═════ SUPPLIED INFORMATION ═════

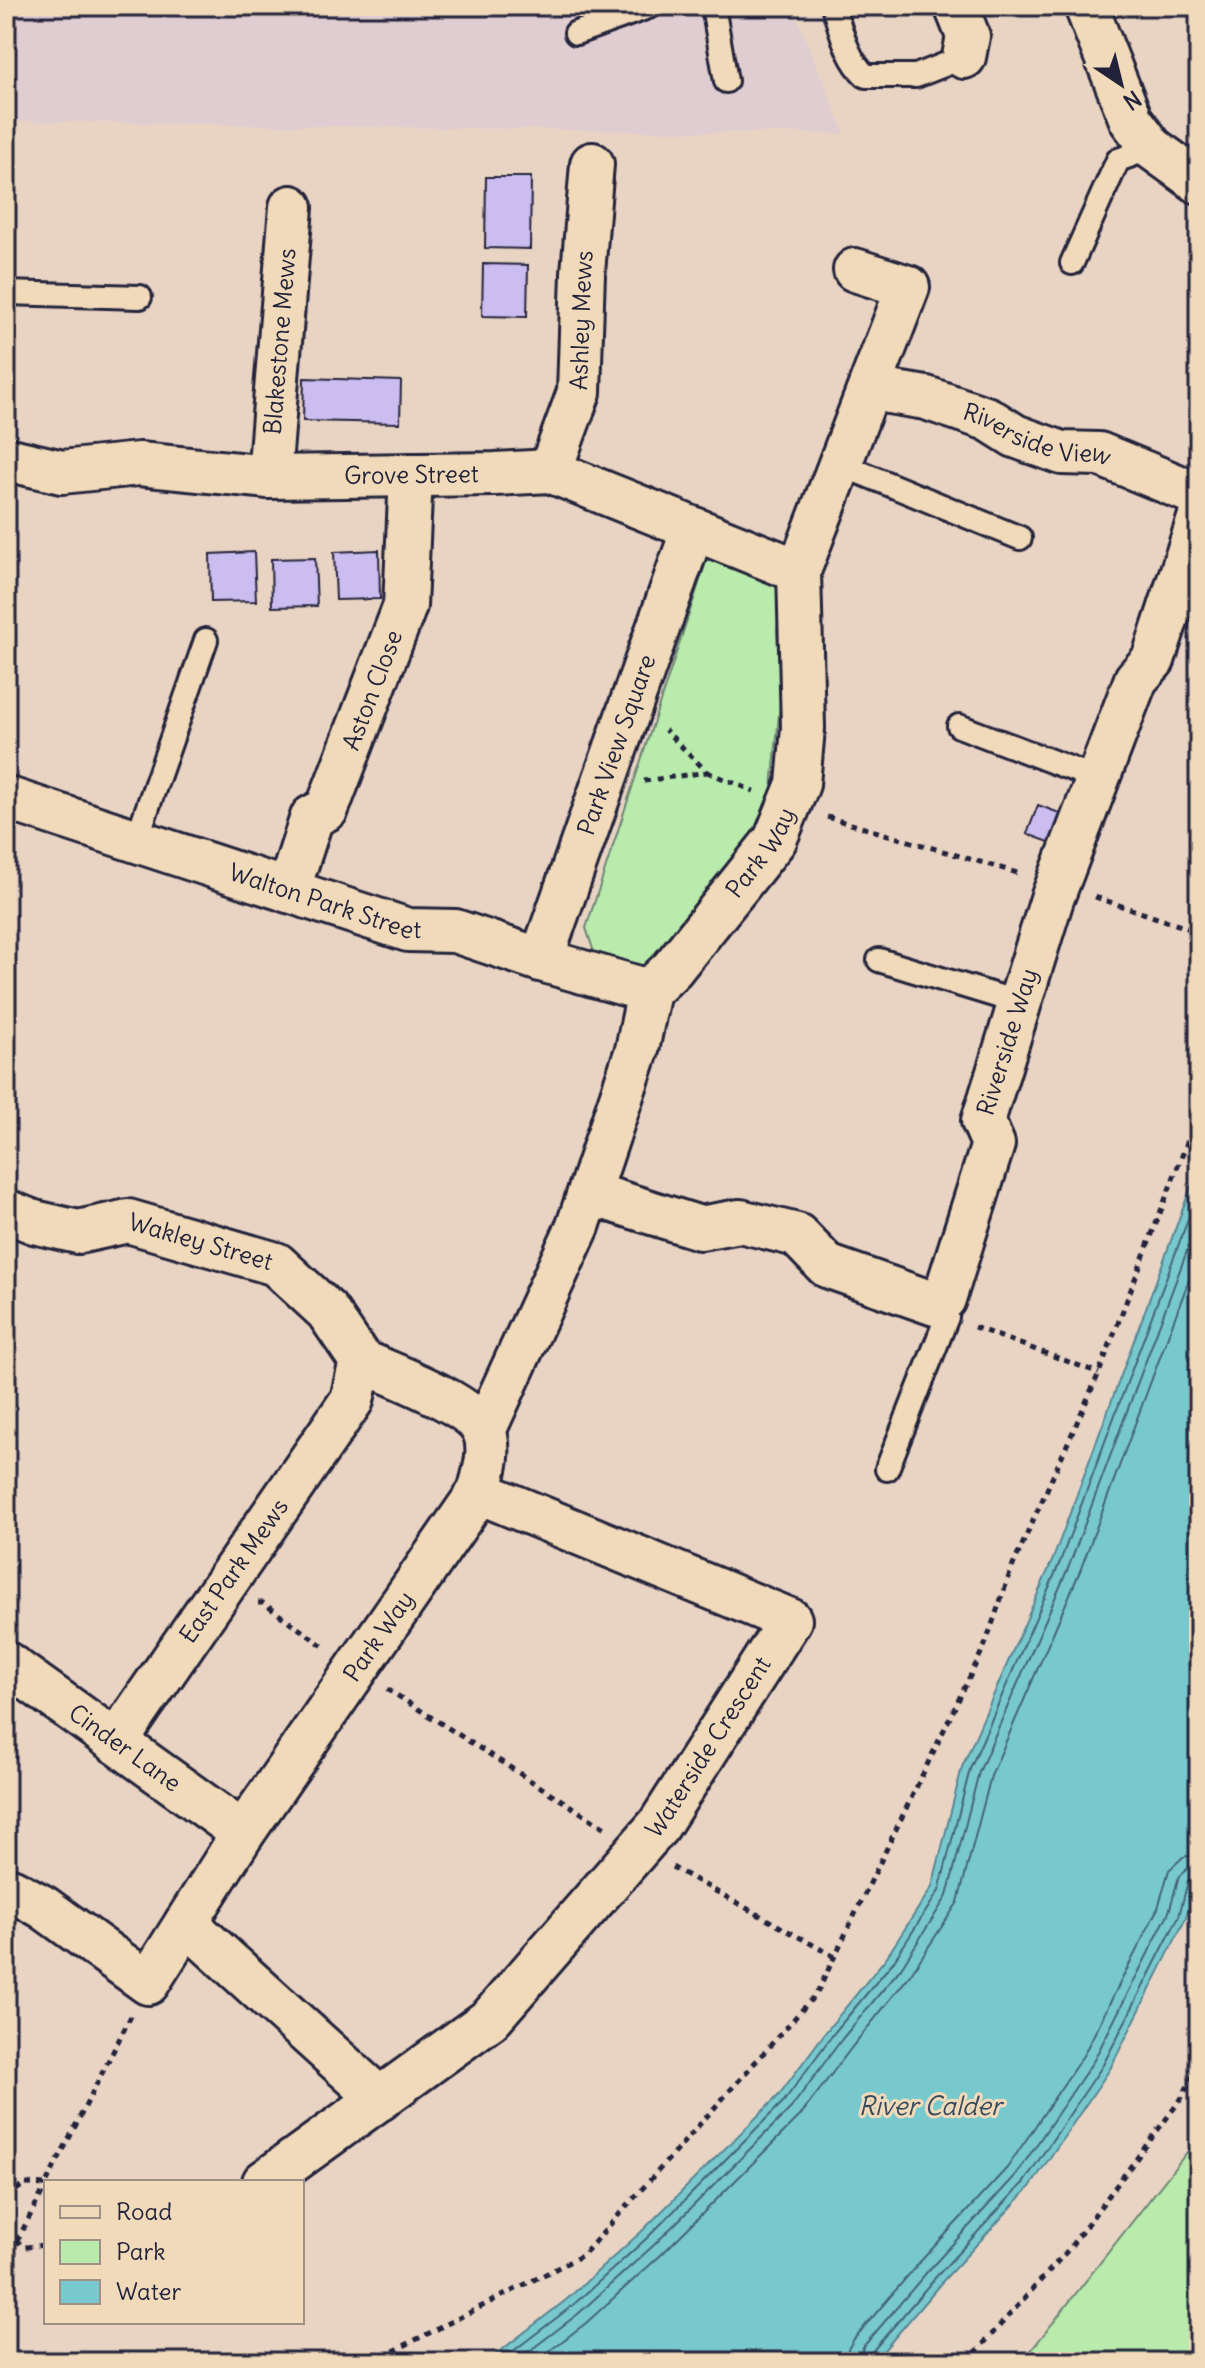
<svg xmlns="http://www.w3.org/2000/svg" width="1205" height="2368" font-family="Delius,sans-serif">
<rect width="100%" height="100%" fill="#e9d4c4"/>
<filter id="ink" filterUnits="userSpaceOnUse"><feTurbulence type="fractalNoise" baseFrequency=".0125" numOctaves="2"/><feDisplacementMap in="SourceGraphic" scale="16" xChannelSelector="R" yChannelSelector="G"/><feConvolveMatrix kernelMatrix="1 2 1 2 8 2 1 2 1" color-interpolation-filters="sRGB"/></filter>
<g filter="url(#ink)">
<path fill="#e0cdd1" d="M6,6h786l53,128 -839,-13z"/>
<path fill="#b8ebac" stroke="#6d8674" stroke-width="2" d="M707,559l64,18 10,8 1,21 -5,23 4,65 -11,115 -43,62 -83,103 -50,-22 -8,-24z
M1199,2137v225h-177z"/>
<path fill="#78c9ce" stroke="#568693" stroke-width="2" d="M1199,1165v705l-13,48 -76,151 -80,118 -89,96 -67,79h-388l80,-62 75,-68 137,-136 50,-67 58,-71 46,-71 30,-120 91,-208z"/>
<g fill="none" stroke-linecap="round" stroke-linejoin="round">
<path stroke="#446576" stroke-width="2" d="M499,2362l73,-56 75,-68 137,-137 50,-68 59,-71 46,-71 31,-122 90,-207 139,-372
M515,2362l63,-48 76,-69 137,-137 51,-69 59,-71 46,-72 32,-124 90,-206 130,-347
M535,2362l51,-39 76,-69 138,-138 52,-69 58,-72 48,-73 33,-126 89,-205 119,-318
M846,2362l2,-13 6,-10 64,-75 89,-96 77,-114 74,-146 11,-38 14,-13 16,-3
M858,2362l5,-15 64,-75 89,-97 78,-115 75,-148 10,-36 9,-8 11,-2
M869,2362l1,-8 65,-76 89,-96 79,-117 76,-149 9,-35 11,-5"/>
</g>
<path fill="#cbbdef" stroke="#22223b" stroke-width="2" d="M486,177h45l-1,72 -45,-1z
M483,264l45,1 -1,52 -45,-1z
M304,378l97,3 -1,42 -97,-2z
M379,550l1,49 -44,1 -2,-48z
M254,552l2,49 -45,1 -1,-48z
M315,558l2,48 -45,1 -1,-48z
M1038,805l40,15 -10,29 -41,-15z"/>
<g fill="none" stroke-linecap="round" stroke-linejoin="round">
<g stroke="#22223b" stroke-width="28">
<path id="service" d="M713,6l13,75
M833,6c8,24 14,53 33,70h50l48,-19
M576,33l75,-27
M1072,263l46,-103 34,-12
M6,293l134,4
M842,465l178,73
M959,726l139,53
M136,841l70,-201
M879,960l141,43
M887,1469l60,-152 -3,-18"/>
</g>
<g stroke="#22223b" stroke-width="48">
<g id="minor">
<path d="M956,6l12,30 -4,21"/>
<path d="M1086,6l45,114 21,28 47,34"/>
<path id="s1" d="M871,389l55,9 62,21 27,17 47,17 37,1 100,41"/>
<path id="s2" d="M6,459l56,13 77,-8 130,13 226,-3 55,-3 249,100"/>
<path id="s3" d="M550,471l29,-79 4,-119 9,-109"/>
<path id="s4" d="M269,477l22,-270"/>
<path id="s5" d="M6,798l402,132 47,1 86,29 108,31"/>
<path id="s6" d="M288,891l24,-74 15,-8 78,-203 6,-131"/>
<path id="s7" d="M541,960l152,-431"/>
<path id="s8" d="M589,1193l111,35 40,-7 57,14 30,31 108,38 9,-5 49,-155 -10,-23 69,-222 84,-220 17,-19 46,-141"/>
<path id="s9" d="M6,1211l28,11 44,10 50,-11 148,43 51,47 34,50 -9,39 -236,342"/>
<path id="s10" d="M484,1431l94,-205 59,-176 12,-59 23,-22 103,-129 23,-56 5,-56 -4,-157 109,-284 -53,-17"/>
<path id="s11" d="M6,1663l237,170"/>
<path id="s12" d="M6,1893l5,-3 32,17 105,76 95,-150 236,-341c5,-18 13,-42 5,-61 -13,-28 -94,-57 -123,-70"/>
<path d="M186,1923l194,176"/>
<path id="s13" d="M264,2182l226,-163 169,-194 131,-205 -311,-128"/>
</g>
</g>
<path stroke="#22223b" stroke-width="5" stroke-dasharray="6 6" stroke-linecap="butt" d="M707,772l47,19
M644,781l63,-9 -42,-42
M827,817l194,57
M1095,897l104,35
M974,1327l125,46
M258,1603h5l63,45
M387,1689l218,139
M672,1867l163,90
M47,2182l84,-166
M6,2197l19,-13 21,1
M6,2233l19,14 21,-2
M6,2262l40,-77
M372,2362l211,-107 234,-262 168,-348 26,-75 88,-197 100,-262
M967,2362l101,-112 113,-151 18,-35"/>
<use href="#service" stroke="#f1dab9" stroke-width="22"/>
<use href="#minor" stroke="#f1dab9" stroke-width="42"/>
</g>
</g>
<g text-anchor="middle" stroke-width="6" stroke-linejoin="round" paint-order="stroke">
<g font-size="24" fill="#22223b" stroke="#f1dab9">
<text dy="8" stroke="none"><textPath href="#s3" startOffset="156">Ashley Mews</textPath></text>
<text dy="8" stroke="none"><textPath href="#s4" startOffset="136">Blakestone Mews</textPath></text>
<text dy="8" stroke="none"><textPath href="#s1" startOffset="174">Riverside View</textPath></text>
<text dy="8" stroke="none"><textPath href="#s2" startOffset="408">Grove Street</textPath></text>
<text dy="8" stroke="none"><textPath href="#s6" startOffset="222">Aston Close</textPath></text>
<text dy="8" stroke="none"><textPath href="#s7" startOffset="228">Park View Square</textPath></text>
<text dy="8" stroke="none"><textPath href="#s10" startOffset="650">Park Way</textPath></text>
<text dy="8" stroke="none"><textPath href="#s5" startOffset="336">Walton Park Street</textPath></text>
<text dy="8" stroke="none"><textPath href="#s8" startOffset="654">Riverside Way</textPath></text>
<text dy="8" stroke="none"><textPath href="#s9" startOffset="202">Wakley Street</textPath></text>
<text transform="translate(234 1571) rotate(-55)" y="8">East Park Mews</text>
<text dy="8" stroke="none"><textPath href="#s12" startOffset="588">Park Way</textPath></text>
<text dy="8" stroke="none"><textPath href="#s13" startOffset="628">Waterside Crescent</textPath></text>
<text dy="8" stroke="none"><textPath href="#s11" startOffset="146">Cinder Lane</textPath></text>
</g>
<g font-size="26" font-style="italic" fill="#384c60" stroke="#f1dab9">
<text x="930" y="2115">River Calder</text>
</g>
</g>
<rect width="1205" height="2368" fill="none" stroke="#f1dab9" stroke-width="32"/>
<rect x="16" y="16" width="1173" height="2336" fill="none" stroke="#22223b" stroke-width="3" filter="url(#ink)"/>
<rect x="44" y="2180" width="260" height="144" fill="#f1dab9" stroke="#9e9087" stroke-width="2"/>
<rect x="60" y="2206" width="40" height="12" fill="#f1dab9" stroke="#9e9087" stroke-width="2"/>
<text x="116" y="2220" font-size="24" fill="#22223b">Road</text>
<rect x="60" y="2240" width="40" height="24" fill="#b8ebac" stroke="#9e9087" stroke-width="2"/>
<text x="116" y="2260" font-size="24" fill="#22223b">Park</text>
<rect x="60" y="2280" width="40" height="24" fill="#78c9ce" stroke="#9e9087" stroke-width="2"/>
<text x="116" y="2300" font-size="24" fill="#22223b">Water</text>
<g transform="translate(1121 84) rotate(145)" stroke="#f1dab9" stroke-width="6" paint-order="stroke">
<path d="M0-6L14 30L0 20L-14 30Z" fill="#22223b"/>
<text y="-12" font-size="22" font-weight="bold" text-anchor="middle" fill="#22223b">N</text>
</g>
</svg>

═════

Using the entries above, give back exactly the line containing "M136,841l70,-201", the line containing "M672,1867l163,90", and every line between them, and nothing else.

M136,841l70,-201
M879,960l141,43
M887,1469l60,-152 -3,-18"/>
</g>
<g stroke="#22223b" stroke-width="48">
<g id="minor">
<path d="M956,6l12,30 -4,21"/>
<path d="M1086,6l45,114 21,28 47,34"/>
<path id="s1" d="M871,389l55,9 62,21 27,17 47,17 37,1 100,41"/>
<path id="s2" d="M6,459l56,13 77,-8 130,13 226,-3 55,-3 249,100"/>
<path id="s3" d="M550,471l29,-79 4,-119 9,-109"/>
<path id="s4" d="M269,477l22,-270"/>
<path id="s5" d="M6,798l402,132 47,1 86,29 108,31"/>
<path id="s6" d="M288,891l24,-74 15,-8 78,-203 6,-131"/>
<path id="s7" d="M541,960l152,-431"/>
<path id="s8" d="M589,1193l111,35 40,-7 57,14 30,31 108,38 9,-5 49,-155 -10,-23 69,-222 84,-220 17,-19 46,-141"/>
<path id="s9" d="M6,1211l28,11 44,10 50,-11 148,43 51,47 34,50 -9,39 -236,342"/>
<path id="s10" d="M484,1431l94,-205 59,-176 12,-59 23,-22 103,-129 23,-56 5,-56 -4,-157 109,-284 -53,-17"/>
<path id="s11" d="M6,1663l237,170"/>
<path id="s12" d="M6,1893l5,-3 32,17 105,76 95,-150 236,-341c5,-18 13,-42 5,-61 -13,-28 -94,-57 -123,-70"/>
<path d="M186,1923l194,176"/>
<path id="s13" d="M264,2182l226,-163 169,-194 131,-205 -311,-128"/>
</g>
</g>
<path stroke="#22223b" stroke-width="5" stroke-dasharray="6 6" stroke-linecap="butt" d="M707,772l47,19
M644,781l63,-9 -42,-42
M827,817l194,57
M1095,897l104,35
M974,1327l125,46
M258,1603h5l63,45
M387,1689l218,139
M672,1867l163,90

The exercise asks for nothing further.